The girls enter high school and their lives take different paths: Gigi enrolls in a performing arts school, and Sylvia’s parents send her to a Catholic school. While they remain close, and even sexually experiment with each other, circumstance begins to create distance. First, Angela’s mother dies of a heroin overdose. Her friends learn that they never knew her true story or circumstance, and they don’t even know where she lives. This event shakes August in particular, as she must finally confront the fact that her mother is, in fact, dead—she had drowned herself in SweetGrove seven years before.
As August digests this reality, she faces a betrayal: Sylvia slept with her ex-boyfriend Jerome and has become pregnant by him. August is surprised that the friend with the brightest future has forgotten both her potential career as a lawyer and her loyalty. She increasingly isolates herself from her friend group, focusing on her studies. When Gigi invites her friends to her drama club performance, they all fail to show up, with disastrous results. August soon learns that Gigi killed herself by jumping off the roof of the Chelsea Hotel after her voice cracked during the play.

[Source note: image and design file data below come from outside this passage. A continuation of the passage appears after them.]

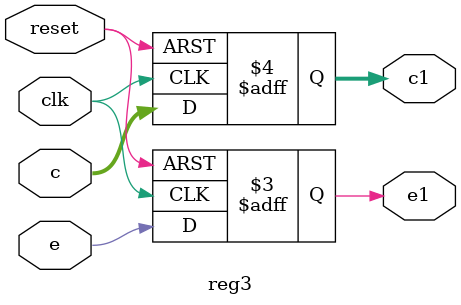
<source format=v>
module reg3 (c,e,clk,reset,c1,e1);
input e,clk,reset;
input [31:0]c;
output reg e1;
output reg [31:0]c1;

always@ (posedge clk or negedge reset)
begin
		if (!reset)
		begin
				e1 <= 0;
				c1 <= 0;
				//norm1 <= 0;
		end
		
	else
		begin
				e1 <= e;
				c1 <= c;

		end
end
endmodule

</source>
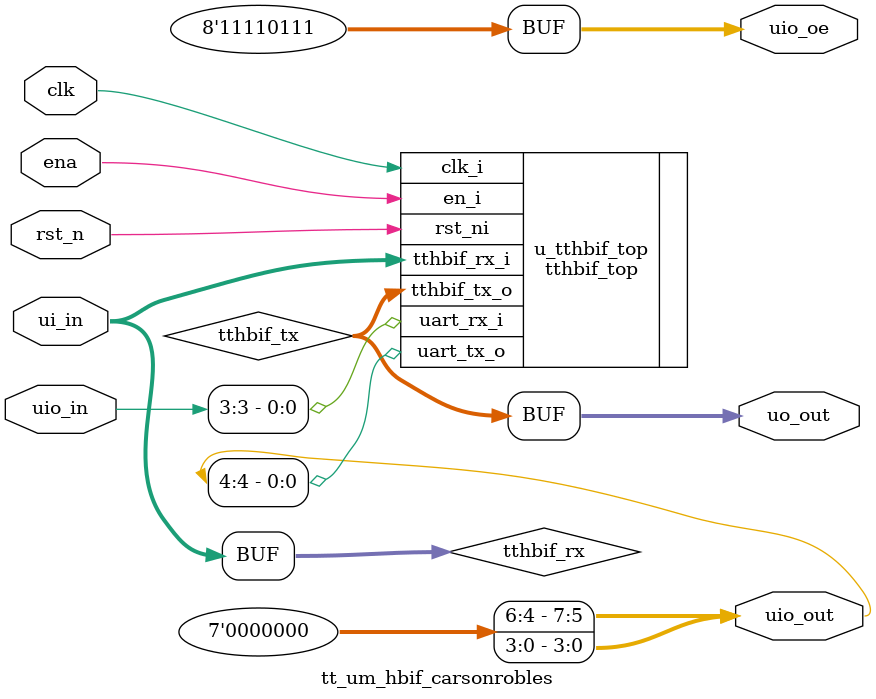
<source format=sv>
/*
 * Copyright (c) 2026 Carson Robles
 * SPDX-License-Identifier: Apache-2.0
 */

`default_nettype none

module tt_um_hbif_carsonrobles (
    input  wire [7:0] ui_in,    // Dedicated inputs
    output wire [7:0] uo_out,   // Dedicated outputs
    input  wire [7:0] uio_in,   // IOs: Input path
    output wire [7:0] uio_out,  // IOs: Output path
    output wire [7:0] uio_oe,   // IOs: Enable path (active high: 0=input, 1=output)
    input  wire       ena,      // always 1 when the design is powered, so you can ignore it
    input  wire       clk,      // clock
    input  wire       rst_n     // reset_n - low to reset
);

  localparam int NUM_LANES = 8;

  wire [NUM_LANES-1:0] tthbif_rx;
  wire [NUM_LANES-1:0] tthbif_tx;

  assign tthbif_rx             = ui_in[NUM_LANES-1:0];
  assign uo_out[NUM_LANES-1:0] = tthbif_tx;

  tthbif_top #(
    .NUM_LANES ( NUM_LANES )
  ) u_tthbif_top (
    .clk_i       ( clk        ),
    .rst_ni      ( rst_n      ),

    .en_i        ( ena        ),

    .uart_rx_i   ( uio_in[3]  ),
    .uart_tx_o   ( uio_out[4] ),

    .tthbif_rx_i ( tthbif_rx  ),
    .tthbif_tx_o ( tthbif_tx  )
  );

  assign uio_oe[0] = 1'b1;
  assign uio_oe[1] = 1'b1;
  assign uio_oe[2] = 1'b1;
  assign uio_oe[3] = 1'b0;
  assign uio_oe[4] = 1'b1;
  assign uio_oe[5] = 1'b1;
  assign uio_oe[6] = 1'b1;
  assign uio_oe[7] = 1'b1;

  assign uio_out[0] = 1'b0;
  assign uio_out[1] = 1'b0;
  assign uio_out[2] = 1'b0;
  assign uio_out[3] = 1'b0;
  assign uio_out[5] = 1'b0;
  assign uio_out[6] = 1'b0;
  assign uio_out[7] = 1'b0;

  wire _unused = ^{
    uio_in[0],
    uio_in[1],
    uio_in[2],
    uio_in[4],
    uio_in[5],
    uio_in[6],
    uio_in[7]
  };

endmodule

</source>
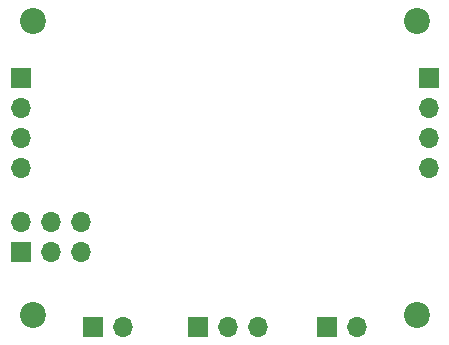
<source format=gbr>
%TF.GenerationSoftware,KiCad,Pcbnew,(6.0.2)*%
%TF.CreationDate,2022-04-29T01:07:20-04:00*%
%TF.ProjectId,Spacecraft ATmega328 MOSFET,53706163-6563-4726-9166-742041546d65,rev?*%
%TF.SameCoordinates,Original*%
%TF.FileFunction,Soldermask,Bot*%
%TF.FilePolarity,Negative*%
%FSLAX46Y46*%
G04 Gerber Fmt 4.6, Leading zero omitted, Abs format (unit mm)*
G04 Created by KiCad (PCBNEW (6.0.2)) date 2022-04-29 01:07:20*
%MOMM*%
%LPD*%
G01*
G04 APERTURE LIST*
%ADD10R,1.700000X1.700000*%
%ADD11O,1.700000X1.700000*%
%ADD12C,2.200000*%
G04 APERTURE END LIST*
D10*
%TO.C,J4*%
X104394000Y-90170000D03*
D11*
X106934000Y-90170000D03*
X109474000Y-90170000D03*
%TD*%
D10*
%TO.C,J1*%
X89408000Y-69088000D03*
D11*
X89408000Y-71628000D03*
X89408000Y-74168000D03*
X89408000Y-76708000D03*
%TD*%
D10*
%TO.C,J5*%
X95504000Y-90170000D03*
D11*
X98044000Y-90170000D03*
%TD*%
D12*
%TO.C,H2*%
X90424000Y-89154000D03*
%TD*%
%TO.C,H3*%
X90424000Y-64262000D03*
%TD*%
D10*
%TO.C,J3*%
X89408000Y-83820000D03*
D11*
X89408000Y-81280000D03*
X91948000Y-83820000D03*
X91948000Y-81280000D03*
X94488000Y-83820000D03*
X94488000Y-81280000D03*
%TD*%
D12*
%TO.C,H4*%
X122936000Y-89154000D03*
%TD*%
D10*
%TO.C,Jv*%
X115316000Y-90170000D03*
D11*
X117856000Y-90170000D03*
%TD*%
D10*
%TO.C,J2*%
X123952000Y-69088000D03*
D11*
X123952000Y-71628000D03*
X123952000Y-74168000D03*
X123952000Y-76708000D03*
%TD*%
D12*
%TO.C,H1*%
X122936000Y-64262000D03*
%TD*%
M02*

</source>
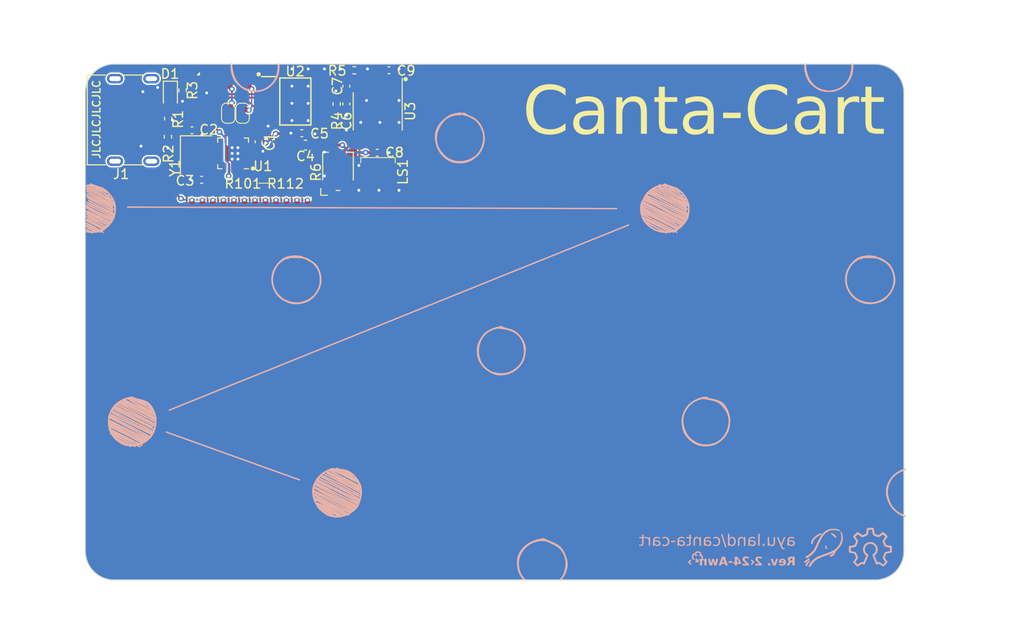
<source format=kicad_pcb>
(kicad_pcb (version 20221018) (generator pcbnew)

  (general
    (thickness 1.6)
  )

  (paper "A4")
  (layers
    (0 "F.Cu" signal)
    (31 "B.Cu" signal)
    (32 "B.Adhes" user "B.Adhesive")
    (33 "F.Adhes" user "F.Adhesive")
    (34 "B.Paste" user)
    (35 "F.Paste" user)
    (36 "B.SilkS" user "B.Silkscreen")
    (37 "F.SilkS" user "F.Silkscreen")
    (38 "B.Mask" user)
    (39 "F.Mask" user)
    (40 "Dwgs.User" user "User.Drawings")
    (41 "Cmts.User" user "User.Comments")
    (42 "Eco1.User" user "User.Eco1")
    (43 "Eco2.User" user "User.Eco2")
    (44 "Edge.Cuts" user)
    (45 "Margin" user)
    (46 "B.CrtYd" user "B.Courtyard")
    (47 "F.CrtYd" user "F.Courtyard")
    (48 "B.Fab" user)
    (49 "F.Fab" user)
    (50 "User.1" user)
    (51 "User.2" user)
    (52 "User.3" user)
    (53 "User.4" user)
    (54 "User.5" user)
    (55 "User.6" user)
    (56 "User.7" user)
    (57 "User.8" user)
    (58 "User.9" user)
  )

  (setup
    (stackup
      (layer "F.SilkS" (type "Top Silk Screen") (color "White"))
      (layer "F.Paste" (type "Top Solder Paste"))
      (layer "F.Mask" (type "Top Solder Mask") (color "Black") (thickness 0.01))
      (layer "F.Cu" (type "copper") (thickness 0.035))
      (layer "dielectric 1" (type "core") (thickness 1.51) (material "FR4") (epsilon_r 4.5) (loss_tangent 0.02))
      (layer "B.Cu" (type "copper") (thickness 0.035))
      (layer "B.Mask" (type "Bottom Solder Mask") (color "Black") (thickness 0.01))
      (layer "B.Paste" (type "Bottom Solder Paste"))
      (layer "B.SilkS" (type "Bottom Silk Screen") (color "White"))
      (copper_finish "None")
      (dielectric_constraints no)
    )
    (pad_to_mask_clearance 0)
    (pcbplotparams
      (layerselection 0x00010fc_ffffffff)
      (plot_on_all_layers_selection 0x0000000_00000000)
      (disableapertmacros false)
      (usegerberextensions false)
      (usegerberattributes true)
      (usegerberadvancedattributes true)
      (creategerberjobfile true)
      (dashed_line_dash_ratio 12.000000)
      (dashed_line_gap_ratio 3.000000)
      (svgprecision 4)
      (plotframeref false)
      (viasonmask false)
      (mode 1)
      (useauxorigin false)
      (hpglpennumber 1)
      (hpglpenspeed 20)
      (hpglpendiameter 15.000000)
      (dxfpolygonmode true)
      (dxfimperialunits true)
      (dxfusepcbnewfont true)
      (psnegative false)
      (psa4output false)
      (plotreference true)
      (plotvalue true)
      (plotinvisibletext false)
      (sketchpadsonfab false)
      (subtractmaskfromsilk false)
      (outputformat 1)
      (mirror false)
      (drillshape 0)
      (scaleselection 1)
      (outputdirectory "Gerber")
    )
  )

  (net 0 "")
  (net 1 "GND")
  (net 2 "Net-(U1-PF0)")
  (net 3 "Net-(U1-PF1)")
  (net 4 "Net-(C6-Pad1)")
  (net 5 "Net-(C7-Pad2)")
  (net 6 "Net-(U3-+IN)")
  (net 7 "Net-(J1-CC1)")
  (net 8 "+5V")
  (net 9 "Net-(J1-CC2)")
  (net 10 "unconnected-(J1-SHIELD-PadS1)")
  (net 11 "SWCLK")
  (net 12 "SWDIO")
  (net 13 "BTN_01")
  (net 14 "BTN_02")
  (net 15 "BTN_03")
  (net 16 "BTN_04")
  (net 17 "BTN_05")
  (net 18 "BTN_06")
  (net 19 "BTN_07")
  (net 20 "BTN_08")
  (net 21 "BTN_09")
  (net 22 "BTN_10")
  (net 23 "BTN_11")
  (net 24 "BTN_12")
  (net 25 "Net-(U3-VO2)")
  (net 26 "Net-(U3-VO1)")
  (net 27 "Net-(U2-LCH)")
  (net 28 "Net-(U3--IN)")
  (net 29 "BTN_OUT")
  (net 30 "I2S_DATA")
  (net 31 "I2S_WS")
  (net 32 "I2S_BCK")
  (net 33 "unconnected-(U2-NC-Pad7)")
  (net 34 "unconnected-(U2-RCH-Pad8)")
  (net 35 "unconnected-(U3-SD-Pad1)")
  (net 36 "Net-(D1-K)")

  (footprint "Canta_footprints:SolderJumper-2_Open" (layer "F.Cu") (at 36.44 25.14 -90))

  (footprint "Resistor_SMD:R_0402_1005Metric" (layer "F.Cu") (at 30.16 22.75 -90))

  (footprint "Canta_footprints:TouchPad_Keyboard" (layer "F.Cu") (at 92.54 63.19))

  (footprint "Capacitor_SMD:C_0402_1005Metric" (layer "F.Cu") (at 51.75 20.64 180))

  (footprint "Canta_footprints:TouchPad_Keyboard" (layer "F.Cu") (at 41.54 63.19))

  (footprint "Capacitor_SMD:C_0402_1005Metric" (layer "F.Cu") (at 47.29 24.165 -90))

  (footprint "Canta_footprints:TouchPad_Keyboard" (layer "F.Cu") (at 24.54 63.19))

  (footprint "Resistor_SMD:R_0402_1005Metric" (layer "F.Cu") (at 39.94 34.06 90))

  (footprint "Package_DFN_QFN:QFN-20-1EP_3x3mm_P0.4mm_EP1.65x1.65mm" (layer "F.Cu") (at 35.45 29.34 180))

  (footprint "Resistor_SMD:R_0402_1005Metric" (layer "F.Cu") (at 42.14 34.06 90))

  (footprint "Canta_footprints:TouchPad_Keyboard" (layer "F.Cu") (at 33.04 63.19))

  (footprint "Resistor_SMD:R_0402_1005Metric" (layer "F.Cu") (at 43.24 34.06 90))

  (footprint "Package_SO:SOP-8_3.9x4.9mm_P1.27mm" (layer "F.Cu") (at 50.57 24.94 -90))

  (footprint "Resistor_SMD:R_0402_1005Metric" (layer "F.Cu") (at 28.63 27.6 -90))

  (footprint "Capacitor_SMD:C_0402_1005Metric" (layer "F.Cu")
    (tstamp 6747b768-8633-4423-8a74-57e267b8153b)
    (at 50.525 29.275)
    (descr "Capacitor SMD 0402 (1005 Metric), square (rectangular) end terminal, IPC_7351 nominal, (Body size source: IPC-SM-782 page 76, https://www.pcb-3d.com/wordpress/wp-content/uploads/ipc-sm-782a_amendment_1_and_2.pdf), generated with kicad-footprint-generator")
    (tags "capacitor")
    (property "Sheetfile" "Canta.kicad_sch")
    (property "Sheetname" "")
    (property "ki_description" "Unpolarized capacitor")
    (property "ki_keywords" "cap capacitor")
    (path "/1c0bf699-9f2b-4330-9755-618ffbc6b6b6")
    (attr smd)
    (fp_text reference "C8" (at 1.805 -0.025) (layer "F.SilkS")
        (effects (font (face "Work Sans Medium") (size 1 1) (thickness 0.15)))
      (tstamp 4d196991-6554-4143-809f-db38a79081ec)
      (render_cache "C8" 0
        (polygon
          (pts
            (xy 52.320963 29.420024)            (xy 52.317344 29.430425)            (xy 52.313506 29.440624)            (xy 52.309451 29.450621)
            (xy 52.305179 29.460416)            (xy 52.300689 29.470008)            (xy 52.295982 29.479398)            (xy 52.291057 29.488586)
            (xy 52.285914 29.497571)            (xy 52.280554 29.506354)            (xy 52.274977 29.514935)            (xy 52.269182 29.523314)
            (xy 52.263169 29.53149)            (xy 52.256939 29.539464)            (xy 52.250492 29.547236)            (xy 52.243826 29.554806)
            (xy 52.236944 29.562173)            (xy 52.229875 29.569327)            (xy 52.222652 29.576255)            (xy 52.215274 29.582959)
            (xy 52.207741 29.589437)            (xy 52.200055 29.59569)            (xy 52.192213 29.601718)            (xy 52.184217 29.60752)
            (xy 52.176066 29.613098)            (xy 52.167761 29.61845)            (xy 52.159301 29.623577)            (xy 52.150687 29.628479)
            (xy 52.141918 29.633156)            (xy 52.132995 29.637608)            (xy 52.123917 29.641835)            (xy 52.114684 29.645836)
            (xy 52.105297 29.649612)            (xy 52.095802 29.653161)            (xy 52.086185 29.656482)            (xy 52.076446 29.659573)
            (xy 52.066584 29.662435)            (xy 52.056601 29.665068)            (xy 52.046495 29.667472)            (xy 52.036268 29.669648)
            (xy 52.025918 29.671594)            (xy 52.015446 29.673311)            (xy 52.004852 29.6748)            (xy 51.994136 29.676059)
            (xy 51.983298 29.67709)            (xy 51.972337 29.677891)            (xy 51.961255 29.678463)            (xy 51.95005 29.678807)
            (xy 51.938723 29.678921)            (xy 51.92225 29.678697)            (xy 51.906048 29.678025)            (xy 51.890117 29.676903)
            (xy 51.874457 29.675334)            (xy 51.859068 29.673316)            (xy 51.843949 29.67085)            (xy 51.829102 29.667935)
            (xy 51.814526 29.664572)            (xy 51.80022 29.660761)            (xy 51.786186 29.656501)            (xy 51.772422 29.651792)
            (xy 51.75893 29.646635)            (xy 51.745708 29.64103)            (xy 51.732758 29.634977)            (xy 51.720078 29.628475)
            (xy 51.70767 29.621524)            (xy 51.695601 29.614159)            (xy 51.683883 29.606412)            (xy 51.672513 29.598283)
            (xy 51.661492 29.589773)            (xy 51.650821 29.580881)            (xy 51.640499 29.571607)            (xy 51.630526 29.561952)
            (xy 51.620902 29.551915)            (xy 51.611628 29.541497)            (xy 51.602702 29.530696)            (xy 51.594126 29.519515)
            (xy 51.585899 2
... [1719484 chars truncated]
</source>
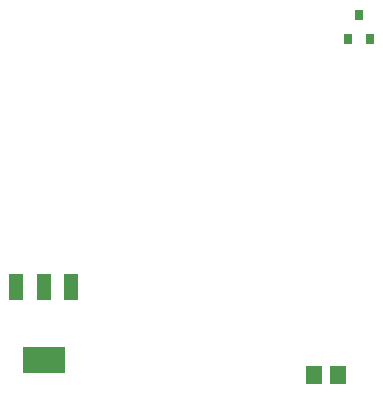
<source format=gtp>
G04 MADE WITH FRITZING*
G04 WWW.FRITZING.ORG*
G04 DOUBLE SIDED*
G04 HOLES PLATED*
G04 CONTOUR ON CENTER OF CONTOUR VECTOR*
%ASAXBY*%
%FSLAX23Y23*%
%MOIN*%
%OFA0B0*%
%SFA1.0B1.0*%
%ADD10R,0.031496X0.035433*%
%ADD11R,0.055118X0.059055*%
%ADD12R,0.048000X0.088000*%
%ADD13R,0.141732X0.086614*%
%LNPASTEMASK1*%
G90*
G70*
G54D10*
X2385Y1191D03*
X2459Y1191D03*
X2422Y1273D03*
G54D11*
X2272Y73D03*
X2353Y73D03*
G54D12*
X1463Y367D03*
X1372Y367D03*
X1281Y367D03*
G54D13*
X1372Y123D03*
G04 End of PasteMask1*
M02*
</source>
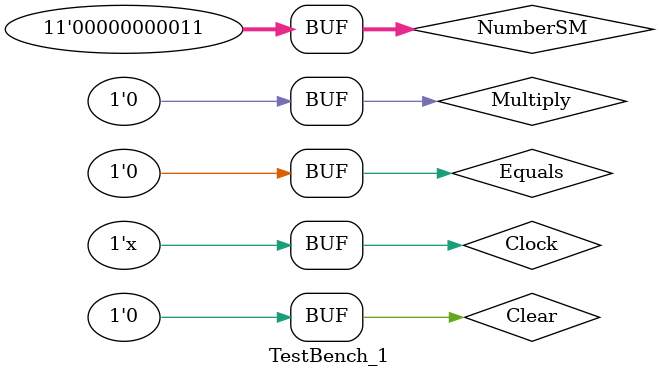
<source format=v>
`timescale 1ns/100ps
module TestBench_1();
	parameter WIDTH = 11;							// Data bit width

// Inputs and Outputs
	reg Clock;
	reg Clear;											// C button
	reg Equals;											// = button: displays result so far; does not repeat previous operation
	reg Add;												// + button
	reg Subtract;										// - button
	reg Multiply;										// x button (multiply)
	reg Divide;											// Divide button
	reg [WIDTH-1:0] NumberSM; 					// Must be entered in sign-magnitude on SW[W-1:0]
	wire signed [WIDTH-1:0] Result;
	wire Overflow;
	wire CantDisplay;
	wire [4:0] State;

	//took out state.
	wire signed [WIDTH-1:0] NumberTC;
	SM2TC #(.width(WIDTH)) SM2TC1(NumberSM, NumberTC);
	FourFuncCalc #(.W(WIDTH)) FFC(Clock, Clear, Equals, Add, Subtract, Multiply, Divide, NumberSM, Result, Overflow);
	//(Clock, Clear, Equals, Add, Subtract, Multiply, Divide, Number, Result, Overflow);
	
// Define 10 ns Clock
	always #5 Clock = ~Clock;

	initial
	begin
		Clock = 0; Clear = 1;
		#20; Clear = 0;

	
//  1 + 2 + 3= 6
		#10; Equals = 1; NumberSM = 11'd6; 
		#10; Equals = 0;

		#20; Multiply = 1;
		#20; Multiply = 0;
		#20; Equals = 1; NumberSM = 11'd3; 
		#20; Equals = 0;
		/*Clear = 1;
		#20; Clear = 0;
		#10; Equals = 1; NumberSM = 1; 
		#10; Equals = 0;

		#20; Add = 1;
		#20; Add = 0;
		#20; Equals = 1; NumberSM = 2; 
		#20; Equals = 0;
		
		#20; Add = 1;
		#20; Add = 0;
		#20; Equals = 1; NumberSM = 2; 
		#20; Equals = 0;*/

		end

endmodule


</source>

At Brown University, August tries to create a new identity for herself. Motivated by her childhood, she studies death. In her new life, she discovers jazz music, which seems to encapsulate the struggle and grief she and her friends have gone through. However, it also reminds her of the loss of these friendships. She continues to mourn them through adulthood, traveling around the world. In all of her relationships, she is accused of being cold and distant; she struggles to say, “I love you.”
Although August proclaims that she has mastered the question of death—that she is still “whole” after her father’s passing—her encounter with Sylvia leads her to do a different kind of mourning. Throughout her narration, she reflects on the nature of death, loss, and memory from her childhood to her adulthood. In the final pages of the novel, she remembers her last visit to Tennessee, during which she realized that her mother was truly gone. Similarly, her visit to Brooklyn to care for her father, attend his funeral, and deal with his belongings seems to be a turning point: she confronts the reality that her friendships and the Brooklyn where they took place are also gone forever.